**YOUR TASK**
Please continue the article on Mexico's emerging opposition forces, picking up after its final sentence.

**SELECTED PASSAGE**
++++++++

Mexico lives a silent political revolution; new forces emerge
Two years after the forceful triumph of the National Regeneration Movement (Morena), which gave them the presidency of the republic and political control of the country, strong signs of recovery are already being seen in Mexico in the ranks of the opposition to the ruling party, but they do not come from traditional forces.
Thus, in the face of the diminishing presence of the PRI, the PAN and the PRD, and the low influence of the rest of the parties, the presence of emerging organizations stands out in the face of a Morena that has suffered severe popular wear and tear derived from enormous economic, financial, health and safety problems, which the official figures of the neighboring country corroborate.
This situation has not gone unnoticed by the vast communities of Mexicans living in the United States, who consciously observe the growth of options that better reflect the interests of migrants, and whose electoral weight could be a decisive factor in the intermediate elections next year.
In this context, the analyst Sigfrido Paniagua, an expert in the so-called “remote vote”, fixes his attention on a phenomenon that is occurring in the colony of the powerful Mexican state of Puebla in New York, in the growing interaction with Progressive Social Networks (RSP), that is promoting an aggressive policy of political communication with the inhabitants of “Puebla-York”.

++++++++

**THE DATA**
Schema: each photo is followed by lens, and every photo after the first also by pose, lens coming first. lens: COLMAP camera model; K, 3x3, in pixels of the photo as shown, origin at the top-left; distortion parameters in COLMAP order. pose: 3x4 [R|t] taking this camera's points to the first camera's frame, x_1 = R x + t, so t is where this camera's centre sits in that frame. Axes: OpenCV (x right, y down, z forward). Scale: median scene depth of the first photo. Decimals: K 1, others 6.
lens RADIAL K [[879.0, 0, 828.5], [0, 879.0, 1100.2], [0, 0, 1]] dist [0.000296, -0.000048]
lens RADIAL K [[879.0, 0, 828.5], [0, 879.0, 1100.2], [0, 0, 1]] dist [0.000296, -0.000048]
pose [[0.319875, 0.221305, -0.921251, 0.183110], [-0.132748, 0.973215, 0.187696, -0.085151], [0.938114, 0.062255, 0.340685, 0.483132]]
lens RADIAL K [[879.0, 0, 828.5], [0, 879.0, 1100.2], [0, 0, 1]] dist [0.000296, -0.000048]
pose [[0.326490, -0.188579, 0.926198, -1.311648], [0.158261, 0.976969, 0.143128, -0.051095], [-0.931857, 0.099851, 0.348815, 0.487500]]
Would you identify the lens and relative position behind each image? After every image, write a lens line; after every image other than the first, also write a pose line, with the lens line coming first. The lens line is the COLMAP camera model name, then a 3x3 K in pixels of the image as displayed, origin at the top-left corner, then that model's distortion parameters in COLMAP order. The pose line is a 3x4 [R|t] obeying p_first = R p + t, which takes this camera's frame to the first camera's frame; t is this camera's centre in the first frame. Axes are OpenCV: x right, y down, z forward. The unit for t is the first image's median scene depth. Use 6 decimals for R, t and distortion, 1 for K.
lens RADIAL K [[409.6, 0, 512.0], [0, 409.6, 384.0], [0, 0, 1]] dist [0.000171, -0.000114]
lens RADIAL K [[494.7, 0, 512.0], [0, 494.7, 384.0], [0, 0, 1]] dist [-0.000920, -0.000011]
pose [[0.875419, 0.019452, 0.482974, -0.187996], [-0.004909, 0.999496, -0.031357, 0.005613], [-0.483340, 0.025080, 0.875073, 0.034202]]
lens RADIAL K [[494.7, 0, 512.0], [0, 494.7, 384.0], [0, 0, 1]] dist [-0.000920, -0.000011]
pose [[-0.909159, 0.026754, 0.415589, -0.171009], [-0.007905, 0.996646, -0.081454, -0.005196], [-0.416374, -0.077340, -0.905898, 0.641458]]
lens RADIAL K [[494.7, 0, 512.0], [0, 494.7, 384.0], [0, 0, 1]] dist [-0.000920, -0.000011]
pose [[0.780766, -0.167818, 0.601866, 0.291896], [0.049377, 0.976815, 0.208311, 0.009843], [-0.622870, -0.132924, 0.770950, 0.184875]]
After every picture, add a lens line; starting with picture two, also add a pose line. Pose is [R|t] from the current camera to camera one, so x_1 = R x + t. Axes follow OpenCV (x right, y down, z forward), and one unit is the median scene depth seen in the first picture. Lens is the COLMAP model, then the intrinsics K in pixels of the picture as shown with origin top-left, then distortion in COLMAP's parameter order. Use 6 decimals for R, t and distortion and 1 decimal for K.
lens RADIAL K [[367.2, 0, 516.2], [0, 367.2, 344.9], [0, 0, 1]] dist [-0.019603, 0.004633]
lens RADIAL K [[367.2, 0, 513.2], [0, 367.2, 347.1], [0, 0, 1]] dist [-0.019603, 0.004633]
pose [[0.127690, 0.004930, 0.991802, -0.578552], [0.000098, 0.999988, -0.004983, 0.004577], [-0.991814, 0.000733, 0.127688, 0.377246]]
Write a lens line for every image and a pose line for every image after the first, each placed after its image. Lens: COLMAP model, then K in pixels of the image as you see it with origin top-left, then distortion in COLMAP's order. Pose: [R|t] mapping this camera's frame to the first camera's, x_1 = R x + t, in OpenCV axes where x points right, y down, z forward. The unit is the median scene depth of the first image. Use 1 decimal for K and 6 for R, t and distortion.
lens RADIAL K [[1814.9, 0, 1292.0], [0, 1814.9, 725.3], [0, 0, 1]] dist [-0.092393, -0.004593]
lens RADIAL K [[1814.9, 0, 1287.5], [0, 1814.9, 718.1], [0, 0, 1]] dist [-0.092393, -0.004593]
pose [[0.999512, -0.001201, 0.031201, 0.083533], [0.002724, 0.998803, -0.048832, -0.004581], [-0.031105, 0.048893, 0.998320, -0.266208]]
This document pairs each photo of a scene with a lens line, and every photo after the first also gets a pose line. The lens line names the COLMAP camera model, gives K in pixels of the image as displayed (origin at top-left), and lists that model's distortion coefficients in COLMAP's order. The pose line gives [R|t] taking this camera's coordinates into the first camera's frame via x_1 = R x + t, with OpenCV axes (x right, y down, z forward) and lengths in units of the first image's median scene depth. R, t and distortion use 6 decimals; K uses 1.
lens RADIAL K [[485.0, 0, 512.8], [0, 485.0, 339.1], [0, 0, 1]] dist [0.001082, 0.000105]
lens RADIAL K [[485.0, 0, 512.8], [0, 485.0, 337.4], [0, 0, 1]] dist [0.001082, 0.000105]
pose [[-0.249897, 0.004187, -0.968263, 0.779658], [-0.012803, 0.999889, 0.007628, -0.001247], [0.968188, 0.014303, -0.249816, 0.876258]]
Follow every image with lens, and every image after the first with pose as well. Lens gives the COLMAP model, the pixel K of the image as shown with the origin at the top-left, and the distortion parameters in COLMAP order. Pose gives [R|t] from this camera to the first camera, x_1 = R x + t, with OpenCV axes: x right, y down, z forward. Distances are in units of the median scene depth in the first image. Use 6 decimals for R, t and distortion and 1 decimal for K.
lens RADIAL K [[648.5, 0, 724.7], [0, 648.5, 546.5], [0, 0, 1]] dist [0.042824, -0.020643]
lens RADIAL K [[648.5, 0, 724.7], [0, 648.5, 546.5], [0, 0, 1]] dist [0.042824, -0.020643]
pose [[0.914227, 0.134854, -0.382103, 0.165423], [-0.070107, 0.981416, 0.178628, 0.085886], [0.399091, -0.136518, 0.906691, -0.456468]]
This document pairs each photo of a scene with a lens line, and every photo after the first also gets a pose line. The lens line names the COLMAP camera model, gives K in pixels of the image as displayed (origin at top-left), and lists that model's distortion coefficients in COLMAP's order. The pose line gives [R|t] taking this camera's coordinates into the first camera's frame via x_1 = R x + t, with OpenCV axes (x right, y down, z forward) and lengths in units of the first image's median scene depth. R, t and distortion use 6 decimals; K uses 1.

++++++++

**SOLVED EXERCISE**
For RSP, the challenge is not small but the dividends are worth the effort. If their political intentions prosper, there could be a reversal in their favor at the home state of hundreds of thousands of migrants residing in NY. “And that is just a sketch of the political vein that represents the Mexican community that has not stopped growing in the United States,” Paniagua warns.
At the beginning of this year, the national delegate in Puebla of this organization, Christian Macip, made a working tour around New York in which he strengthened his relations with the migrant leaders, creating a virtual communication network that keeps him close to the vital agenda of the community, which bases its power on dual nationality and its dual capacity for electoral decision. “I was present at several of the meetings that Macip held in January and they are actually generating a policy that can be very effective,” says Paniagua.